Neanderthal Surfer’s Ear

I’ve blogged about Neanderthal ear’s recently as a paper had suggested they might have been at increased risk of ear infections, but it turns out that might not be the only ear problem Neanderthal’s faced.

Earlier this year (2019) a paper was published discussing an unusual feature of Neanderthal skulls. It’s been known for a long time that lots of Neanderthal, and archaic human skulls, have small, bony protuberances within their ear canals. Known properly as external auditory exostoses (EAE) these are also seen in modern humans and are caused by repeated exposure to cold, wet conditions. This exposure irritates the ear canal and causes lumps of bone to grow. For this reason it’s often colloquially referred to as surfer’s ear although it equally affects divers and cold-water swimmers.

Studies of ancient human skulls show a prevalence of EAE of around 20%, which is well within modern variation, however Neanderthal skulls show a much higher rate, closer to 50%.  Previous studies had given very little significance to these findings but the new paper focused on the well established connection between EAE and cold water exposure. Since it had long been accepted in humans that EAEs are caused by persistent exposure to cold water and windchill what did this potentially tell us about Neanderthals?

Examples of external auditory exostoses (EAE) in Neanderthal skulls. Source is scientific paper.

Whether Neanderthals exploited aquatic environments for food to the same extent that ancient humans did is still unclear. There is some scattered evidence of coastal living Neanderthals eating fish and marine molluscs, even seals and dolphins, but it’s hardly overwhelming. If these EAEs really are caused by cold water exposure this would be a crucial piece of evidence that Neanderthals were spending a lot of time either in the water, or in the cold, wet environments along the shore. This would greatly alter what we think we know about our close cousins because until now their diets and behaviours had been thought to be much more limited than those of archaic Homo sapiens. 

There is a problem with what is an extremely alluring idea though. Yes it is true that in modern humans most, if not all of EAE, are associated with cold water exposure but the problem is that a lot of the Neanderthal skulls studied came from populations that were living inland, far away from the chilly coastlines. In the case of two skulls found from a population living near a river, which they could arguably have used for fishing instead, isotope tests on the bones showed they were eating very little fresh fish. More interestingly still the rates of EAE in the skulls were extremely high, far higher even than those in modern populations that we know spend a lot of time in the water. That suggests that although some of this variation probably is caused by exposure to cold water there were also other factors at play here.
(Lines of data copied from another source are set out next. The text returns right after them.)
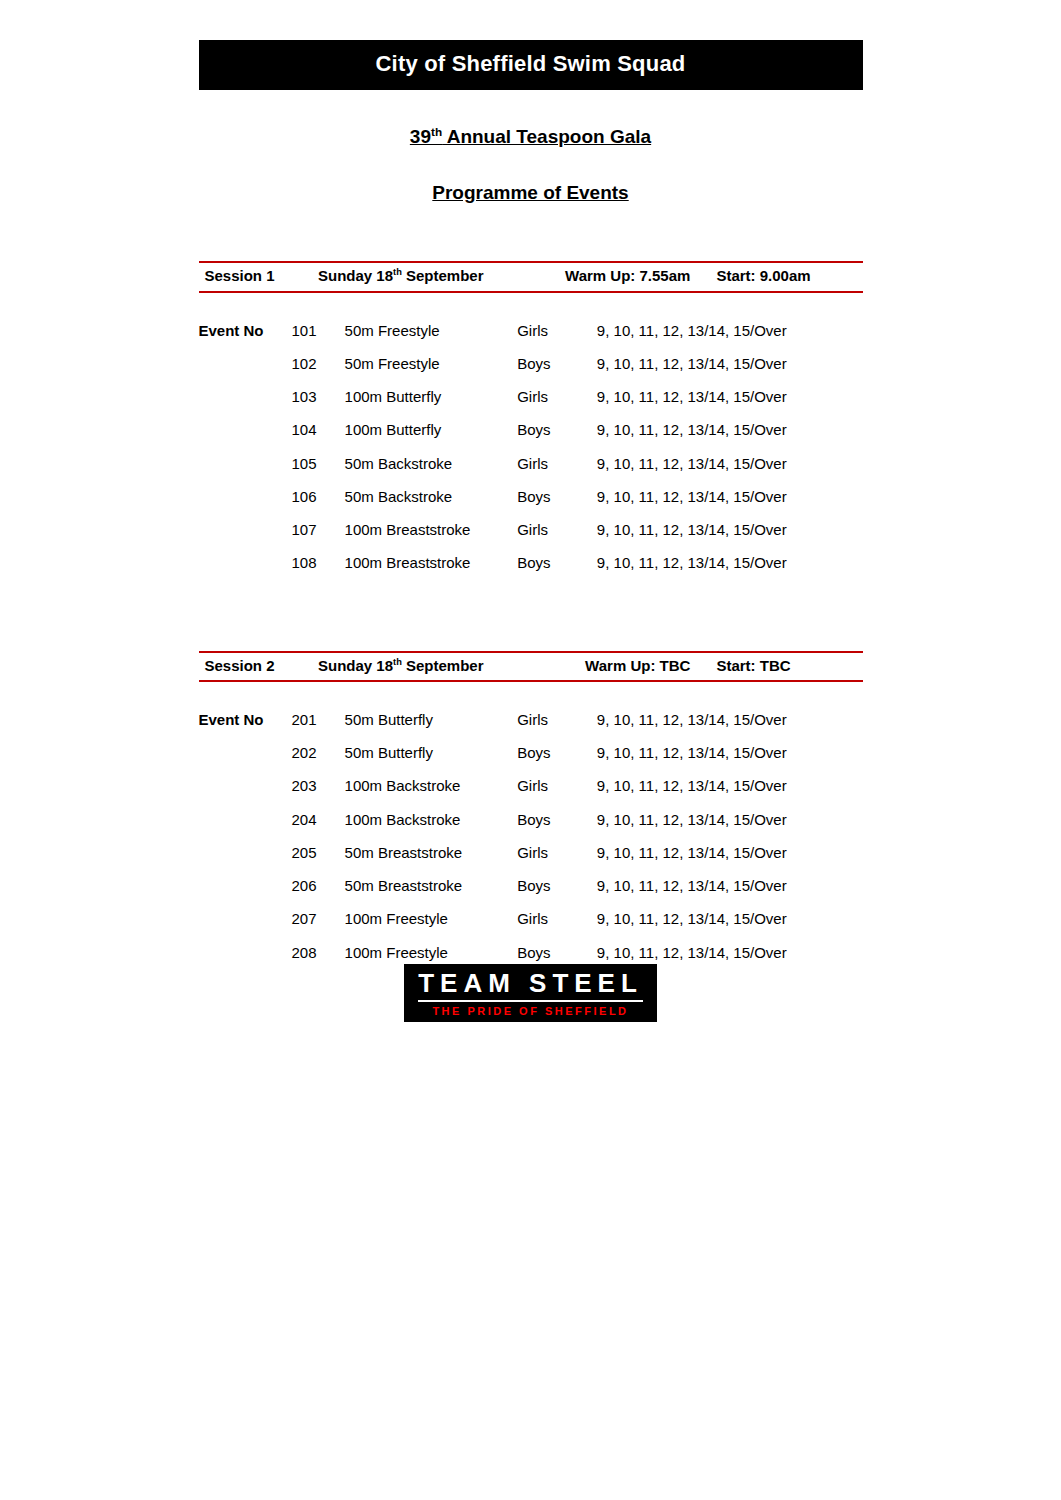City of Sheffield Swim Squad
39th Annual Teaspoon Gala
Programme of Events
| Session 1 | Sunday 18 th September | Warm Up: 7.55am | Start: 9.00am |
| Event No | 101 | 50m Freestyle | Girls | 9, 10, 11, 12, 13/14, 15/Over |
| | 102 | 50m Freestyle | Boys | 9, 10, 11, 12, 13/14, 15/Over |
| | 103 | 100m Butterfly | Girls | 9, 10, 11, 12, 13/14, 15/Over |
| | 104 | 100m Butterfly | Boys | 9, 10, 11, 12, 13/14, 15/Over |
| | 105 | 50m Backstroke | Girls | 9, 10, 11, 12, 13/14, 15/Over |
| | 106 | 50m Backstroke | Boys | 9, 10, 11, 12, 13/14, 15/Over |
| | 107 | 100m Breaststroke | Girls | 9, 10, 11, 12, 13/14, 15/Over |
| | 108 | 100m Breaststroke | Boys | 9, 10, 11, 12, 13/14, 15/Over |
| Session 2 | Sunday 18 th September | Warm Up: TBC | Start: TBC |
| Event No | 201 | 50m Butterfly | Girls | 9, 10, 11, 12, 13/14, 15/Over |
| | 202 | 50m Butterfly | Boys | 9, 10, 11, 12, 13/14, 15/Over |
| | 203 | 100m Backstroke | Girls | 9, 10, 11, 12, 13/14, 15/Over |
| | 204 | 100m Backstroke | Boys | 9, 10, 11, 12, 13/14, 15/Over |
| | 205 | 50m Breaststroke | Girls | 9, 10, 11, 12, 13/14, 15/Over |
| | 206 | 50m Breaststroke | Boys | 9, 10, 11, 12, 13/14, 15/Over |
| | 207 | 100m Freestyle | Girls | 9, 10, 11, 12, 13/14, 15/Over |
| | 208 | 100m Freestyle | Boys | 9, 10, 11, 12, 13/14, 15/Over |
TEAM STEEL THE PRIDE OF SHEFFIELD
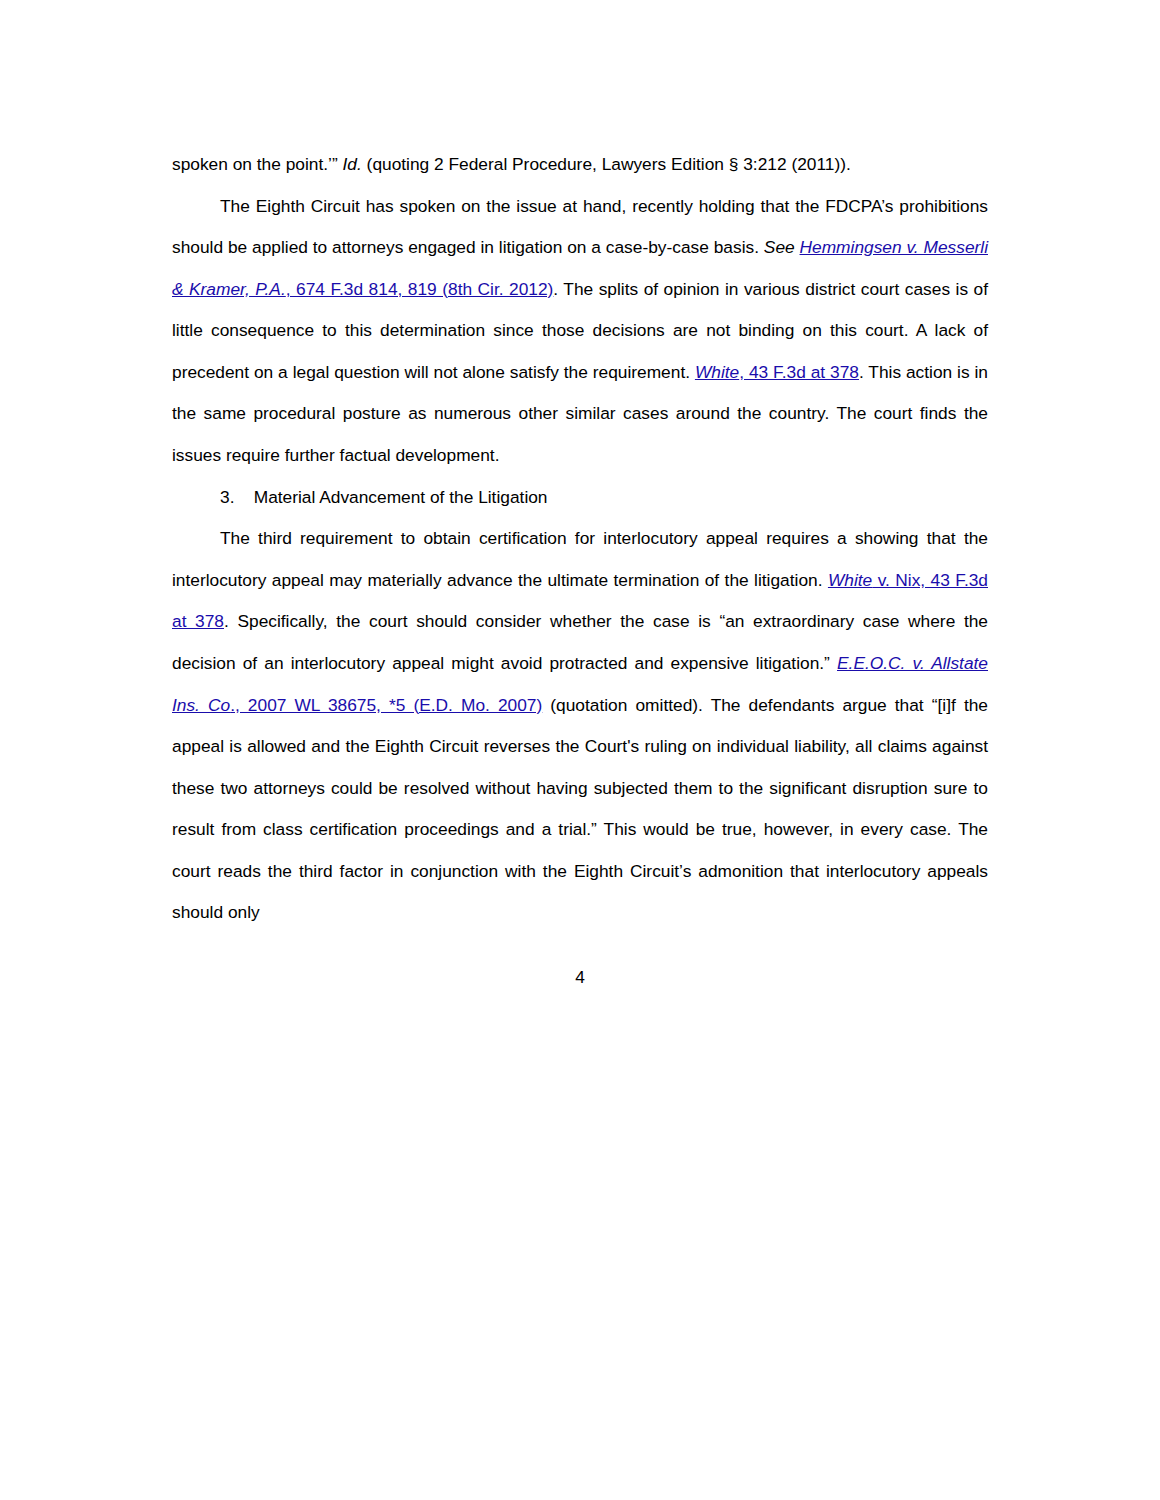spoken on the point.’” Id. (quoting 2 Federal Procedure, Lawyers Edition § 3:212 (2011)).
The Eighth Circuit has spoken on the issue at hand, recently holding that the FDCPA’s prohibitions should be applied to attorneys engaged in litigation on a case-by-case basis. See Hemmingsen v. Messerli & Kramer, P.A., 674 F.3d 814, 819 (8th Cir. 2012). The splits of opinion in various district court cases is of little consequence to this determination since those decisions are not binding on this court. A lack of precedent on a legal question will not alone satisfy the requirement. White, 43 F.3d at 378. This action is in the same procedural posture as numerous other similar cases around the country. The court finds the issues require further factual development.
3. Material Advancement of the Litigation
The third requirement to obtain certification for interlocutory appeal requires a showing that the interlocutory appeal may materially advance the ultimate termination of the litigation. White v. Nix, 43 F.3d at 378. Specifically, the court should consider whether the case is “an extraordinary case where the decision of an interlocutory appeal might avoid protracted and expensive litigation.” E.E.O.C. v. Allstate Ins. Co., 2007 WL 38675, *5 (E.D. Mo. 2007) (quotation omitted). The defendants argue that “[i]f the appeal is allowed and the Eighth Circuit reverses the Court's ruling on individual liability, all claims against these two attorneys could be resolved without having subjected them to the significant disruption sure to result from class certification proceedings and a trial.” This would be true, however, in every case. The court reads the third factor in conjunction with the Eighth Circuit’s admonition that interlocutory appeals should only
4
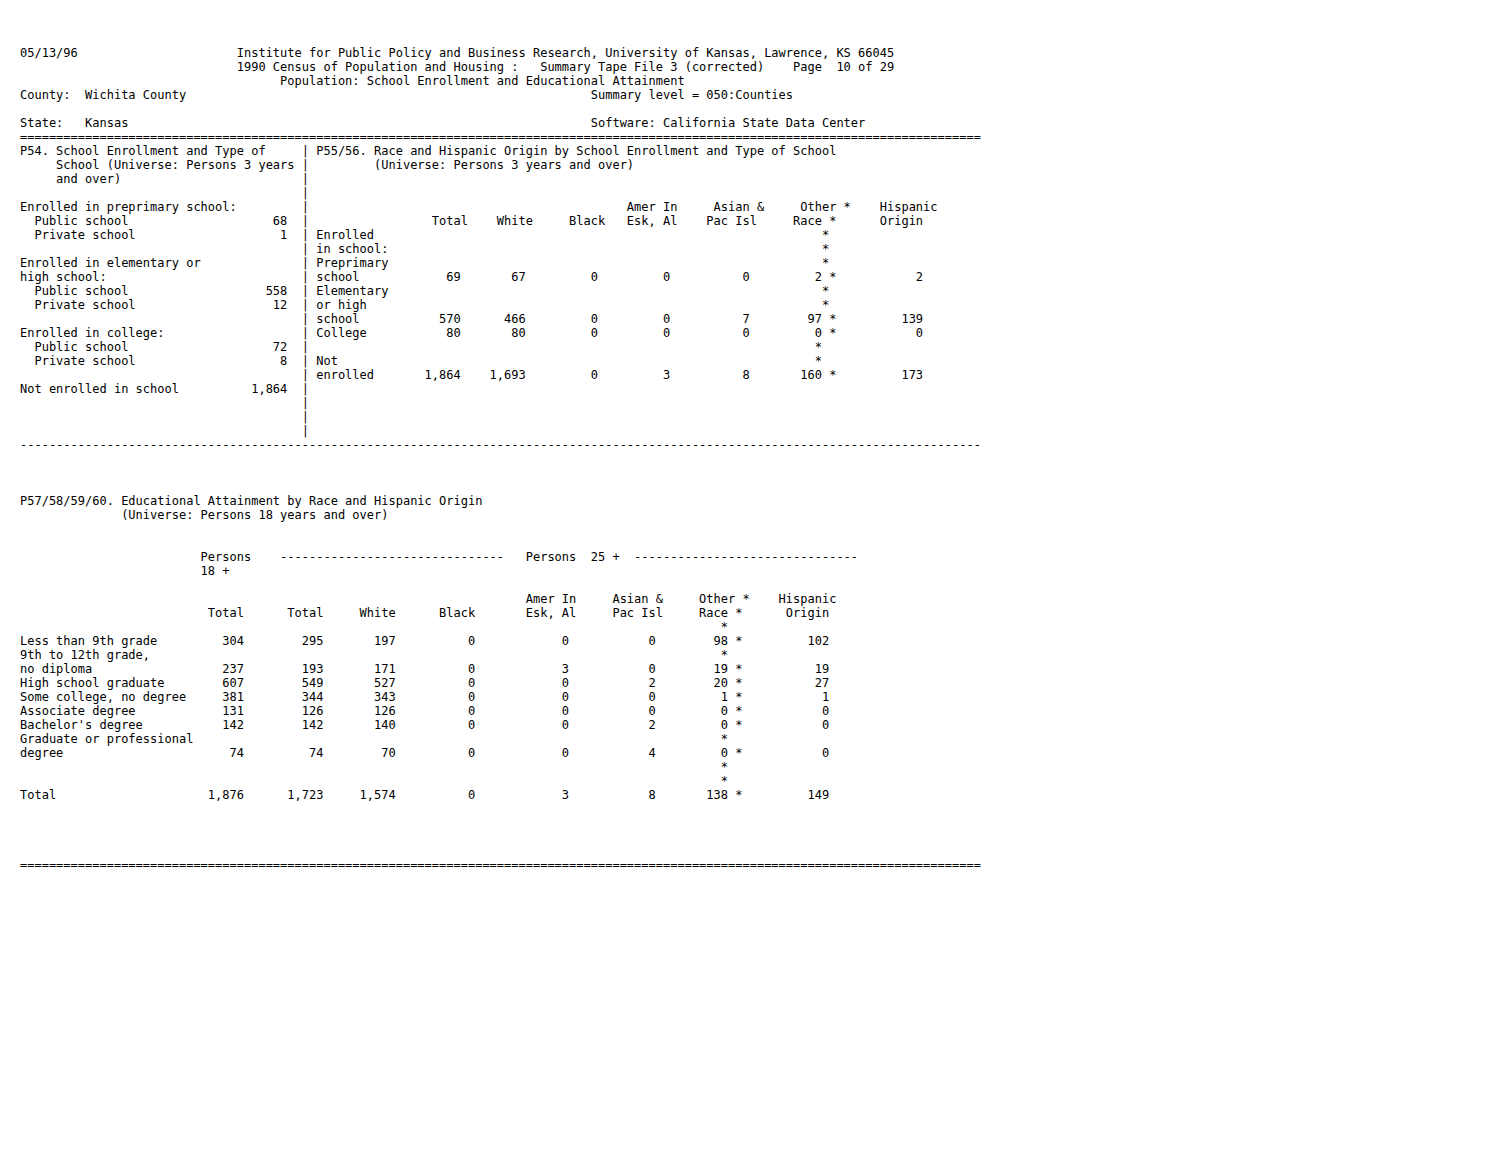05/13/96                      Institute for Public Policy and Business Research, University of Kansas, Lawrence, KS 66045
                              1990 Census of Population and Housing :   Summary Tape File 3 (corrected)    Page  10 of 29
                                    Population: School Enrollment and Educational Attainment
County:  Wichita County                                                        Summary level = 050:Counties

State:   Kansas                                                                Software: California State Data Center
=====================================================================================================================================
P54. School Enrollment and Type of     | P55/56. Race and Hispanic Origin by School Enrollment and Type of School
     School (Universe: Persons 3 years |         (Universe: Persons 3 years and over)
     and over)                         |
                                       |
Enrolled in preprimary school:         |                                            Amer In     Asian &     Other *    Hispanic
  Public school                    68  |                 Total    White     Black   Esk, Al    Pac Isl     Race *      Origin
  Private school                    1  | Enrolled                                                              *
                                       | in school:                                                            *
Enrolled in elementary or              | Preprimary                                                            *
high school:                           | school            69       67         0         0          0         2 *           2
  Public school                   558  | Elementary                                                            *
  Private school                   12  | or high                                                               *
                                       | school           570      466         0         0          7        97 *         139
Enrolled in college:                   | College           80       80         0         0          0         0 *           0
  Public school                    72  |                                                                      *
  Private school                    8  | Not                                                                  *
                                       | enrolled       1,864    1,693         0         3          8       160 *         173
Not enrolled in school          1,864  |
                                       |
                                       |
                                       |
-------------------------------------------------------------------------------------------------------------------------------------



P57/58/59/60. Educational Attainment by Race and Hispanic Origin
              (Universe: Persons 18 years and over)


                         Persons    -------------------------------   Persons  25 +  -------------------------------
                         18 +

                                                                      Amer In     Asian &     Other *    Hispanic
                          Total      Total     White      Black       Esk, Al     Pac Isl     Race *      Origin
                                                                                                 *
Less than 9th grade         304        295       197          0            0           0        98 *         102
9th to 12th grade,                                                                               *
no diploma                  237        193       171          0            3           0        19 *          19
High school graduate        607        549       527          0            0           2        20 *          27
Some college, no degree     381        344       343          0            0           0         1 *           1
Associate degree            131        126       126          0            0           0         0 *           0
Bachelor's degree           142        142       140          0            0           2         0 *           0
Graduate or professional                                                                         *
degree                       74         74        70          0            0           4         0 *           0
                                                                                                 *
                                                                                                 *
Total                     1,876      1,723     1,574          0            3           8       138 *         149




=====================================================================================================================================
There may be a genetic component to the rates of EAE. In modern humans it’s thought that perhaps genetics might predispose some people to developing EAE. Interestingly this article from 1979 actually lists chronic ear infections as a potential cause of EAE which would link nicely to the recent findings about Neanderthal Eustachian tubes.

Most likely it was a combination of factors that led to these very high rates. Neanderthals may have have a genetic predisposition, they may have suffered chronic infections or irritations in the ear canal, and they may also have exploited aquatic habitats for food in some areas. Still it does offer a fascinating insight into the lives of Neanderthals and suggests they were much more complex than we’d first realised.



Trinkaus, E. et al. 2019. External auditory exostoses among western Eurasian late Middle and Late Pleistocene humans. PLosOne 14(8).